→ Atividades:
**a.** Responda com base no texto sobre a declaração de insolvência:
(i) Que denominação recebe o plano de insolvência cuja finalidade é a recuperação da empresa?
(ii) Nos termos de que artigo da Lei Geral Tributária a empresa mantém a sua personalidade tributária?
(iii) Com o registo de quê se extingue a pessoa colectiva?
**b.** Transcreva o trecho do texto sobre a declaração de insolvência que vai de "XI. Assim, mostra-se" até "do procedimento contraordenacional.", trocando "pessoa colectiva" por "entidade".
**c.** Enumere todos os diplomas legais mencionados no texto sobre a declaração de insolvência, tal como são designados.

→ Texto de leitura:
══════════

VII. Nem a declaração de insolvência implica a necessária dissolução e liquidação da empresa, porquanto da assembleia de credores na sequência da declaração de insolvência pode emergir a aprovação e homologação de um plano de insolvência (artigos 209° a 216° do CIRE) que preveja, como dispõe a alínea c) do nº 2 do artigo 195° do CIRE, a manutenção em actividade da empresa, podendo inclusive o plano de insolvência aprovado reconduzir-se a uma estratégia de recuperação da empresa, caso tal objectivo se mostre exequível e conforme ao deliberado em assembleia de credores.
VIII. Para reforço do predito, veja-se o disposto na norma do n° 3 do artigo 192° do CIRE, aditada pela Lei n° 16/2012, de 20/04, que se dispôs clarificar o conceito de plano de insolvência quando a finalidade subjacente é a da recuperação da empresa, atribuindo-lhe a denominação de Plano de Recuperação.
IX. Resulta do exposto que o regime plasmado no CIRE configura a declaração de insolvência como o primeiro estádio de um eventual processo de recuperação da empresa, compatível com a continuação do exercício da actividade da empresa ou com a recuperação da mesma.
X. Por outro lado, independentemente do destino seguido em processo de insolvência (recuperação ou liquidação da empresa ou mesmo alienação da mesma), sempre esta manterá a sua personalidade jurídica, mesmo que em liquidação, bem como mantém a sua personalidade tributária nos termos do artigo 15° da Lei Geral Tributária, a qual não é afectada pela declaração de insolvência.
XI. Assim, mostra-se o entendimento de acordo com a qual só com o registo do encerramento da liquidação é que a pessoa colectiva se extingue, atento o prescrito no artigo 160° do CSC, como aquele que permite acomodar o regime jurídico vertido no CIRE e que prefigura a possibilidade de recuperação da empresa, conformando-se ademais com o prescrito no artigo 160° do CSC, não ocorrendo com a declaração de insolvência a extinção da pessoa colectiva.
XII. Nestes termos, constatamos, face à matéria de facto provada nos autos, que a arguida foi declarada insolvente, o que não permite consolidar e afirmar, conforme faz a douta sentença recorrida, o juízo de extinção da pessoa colectiva nos termos da alínea a) do artigo 61º do RGIT, bem como não permite determinar a extinção do procedimento contraordenacional.
XIII. Concluímos, desta forma, que a declaração de insolvência da arguida não é determinante da extinção do procedimento contraordenacional por morte do infractor, por não enquadrável na alínea a) do artigo 61° do RGIT, uma vez que não pode ser equiparada a insolvência declarada por sentença transitada em julgado à extinção da pessoa colectiva.

══════════

[Itens armazenados do conjunto de dados]
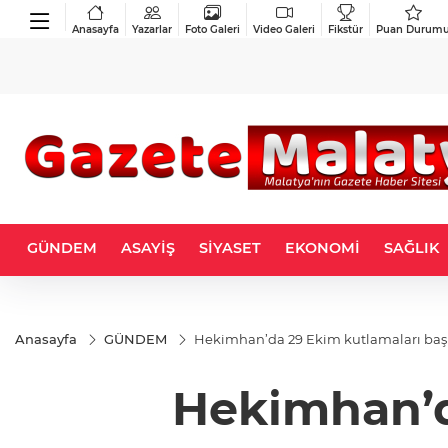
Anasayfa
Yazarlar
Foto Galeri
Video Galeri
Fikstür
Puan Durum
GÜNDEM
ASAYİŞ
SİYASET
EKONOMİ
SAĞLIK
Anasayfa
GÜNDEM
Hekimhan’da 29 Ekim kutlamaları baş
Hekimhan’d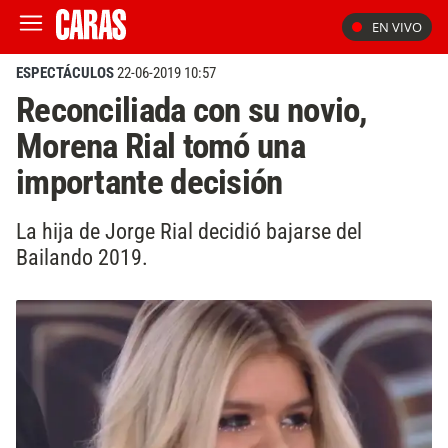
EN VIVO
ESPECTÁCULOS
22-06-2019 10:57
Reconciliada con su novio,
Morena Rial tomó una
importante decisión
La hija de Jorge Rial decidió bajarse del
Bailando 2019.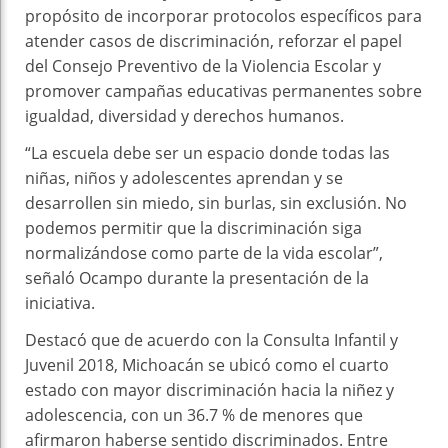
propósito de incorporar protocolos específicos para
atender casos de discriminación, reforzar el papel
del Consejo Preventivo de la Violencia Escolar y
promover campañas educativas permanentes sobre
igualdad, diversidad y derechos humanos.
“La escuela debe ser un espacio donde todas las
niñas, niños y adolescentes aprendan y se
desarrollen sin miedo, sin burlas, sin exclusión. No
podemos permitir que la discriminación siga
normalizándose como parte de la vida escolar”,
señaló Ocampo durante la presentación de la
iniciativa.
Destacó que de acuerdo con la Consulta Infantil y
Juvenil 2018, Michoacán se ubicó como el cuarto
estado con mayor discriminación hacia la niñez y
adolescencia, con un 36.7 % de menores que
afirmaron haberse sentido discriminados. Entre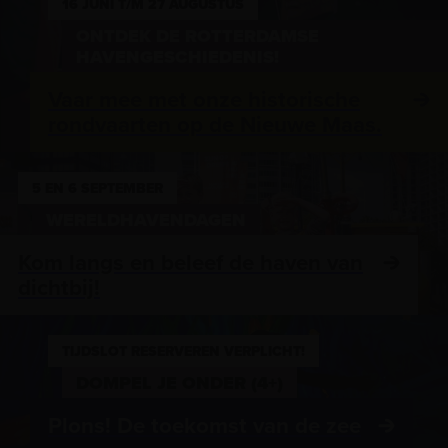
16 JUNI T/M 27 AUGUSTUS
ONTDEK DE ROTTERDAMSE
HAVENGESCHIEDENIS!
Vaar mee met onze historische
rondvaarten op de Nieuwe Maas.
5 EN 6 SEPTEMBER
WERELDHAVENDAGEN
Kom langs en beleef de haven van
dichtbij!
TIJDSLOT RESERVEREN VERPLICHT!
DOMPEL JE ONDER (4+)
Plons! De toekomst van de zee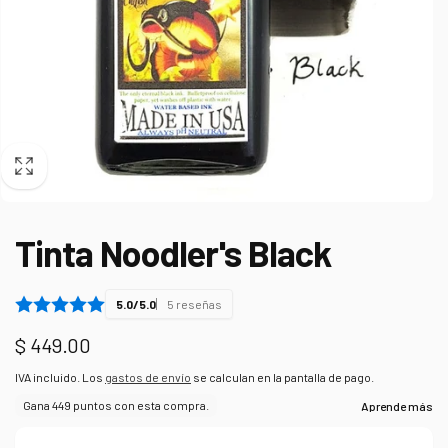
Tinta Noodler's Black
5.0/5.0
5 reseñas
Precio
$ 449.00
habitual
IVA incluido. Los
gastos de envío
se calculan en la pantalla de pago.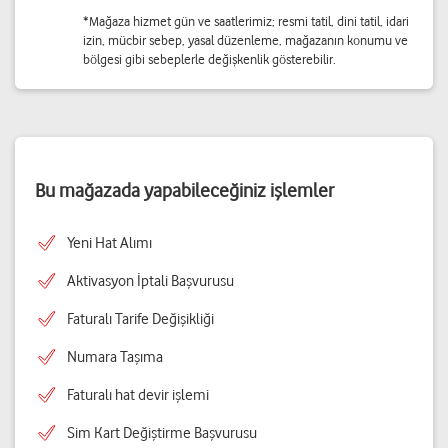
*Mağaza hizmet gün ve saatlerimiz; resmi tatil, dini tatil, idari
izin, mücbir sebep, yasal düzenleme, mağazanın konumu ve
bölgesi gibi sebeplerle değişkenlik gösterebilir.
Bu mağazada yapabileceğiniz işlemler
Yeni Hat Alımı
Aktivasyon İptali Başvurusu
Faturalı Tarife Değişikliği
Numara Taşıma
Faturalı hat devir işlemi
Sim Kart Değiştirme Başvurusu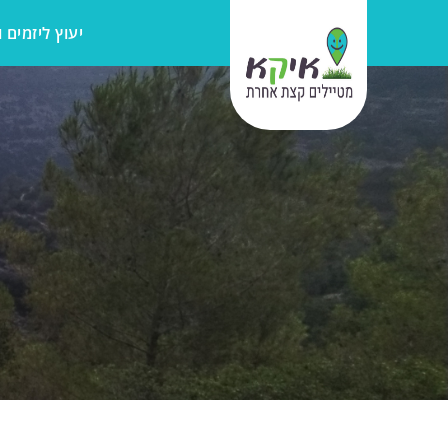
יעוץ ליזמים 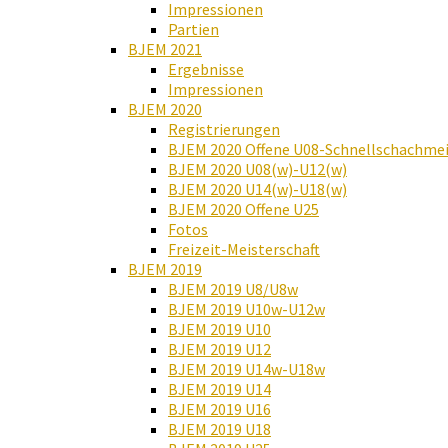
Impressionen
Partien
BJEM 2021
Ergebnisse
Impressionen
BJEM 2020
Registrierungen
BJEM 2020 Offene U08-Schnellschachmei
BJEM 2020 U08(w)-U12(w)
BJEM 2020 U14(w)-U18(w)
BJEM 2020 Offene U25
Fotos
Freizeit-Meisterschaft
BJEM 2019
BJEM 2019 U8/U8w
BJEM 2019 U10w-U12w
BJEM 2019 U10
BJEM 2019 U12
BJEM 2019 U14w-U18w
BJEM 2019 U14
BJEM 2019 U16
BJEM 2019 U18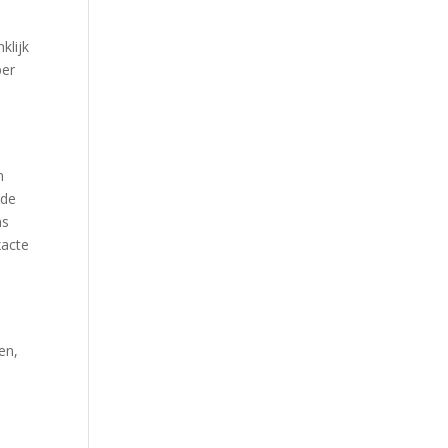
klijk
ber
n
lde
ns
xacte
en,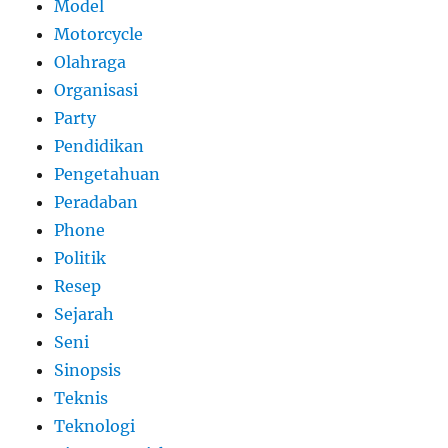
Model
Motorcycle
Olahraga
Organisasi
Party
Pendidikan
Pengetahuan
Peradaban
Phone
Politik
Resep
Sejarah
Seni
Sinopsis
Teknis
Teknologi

══════════

→ Soluções das atividades:
**a.**
(i) Plano de Recuperação.
(ii) Artigo 15°.
(iii) Com o registo do encerramento da liquidação.

**b.**
XI. Assim, mostra-se o entendimento de acordo com a qual só com o registo do encerramento da liquidação é que a entidade se extingue, atento o prescrito no artigo 160° do CSC, como aquele que permite acomodar o regime jurídico vertido no CIRE e que prefigura a possibilidade de recuperação da empresa, conformando-se ademais com o prescrito no artigo 160° do CSC, não ocorrendo com a declaração de insolvência a extinção da entidade.
XII. Nestes termos, constatamos, face à matéria de facto provada nos autos, que a arguida foi declarada insolvente, o que não permite consolidar e afirmar, conforme faz a douta sentença recorrida, o juízo de extinção da entidade nos termos da alínea a) do artigo 61º do RGIT, bem como não permite determinar a extinção do procedimento contraordenacional.

**c.**
CIRE
Lei n° 16/2012, de 20/04
Lei Geral Tributária
CSC
RGIT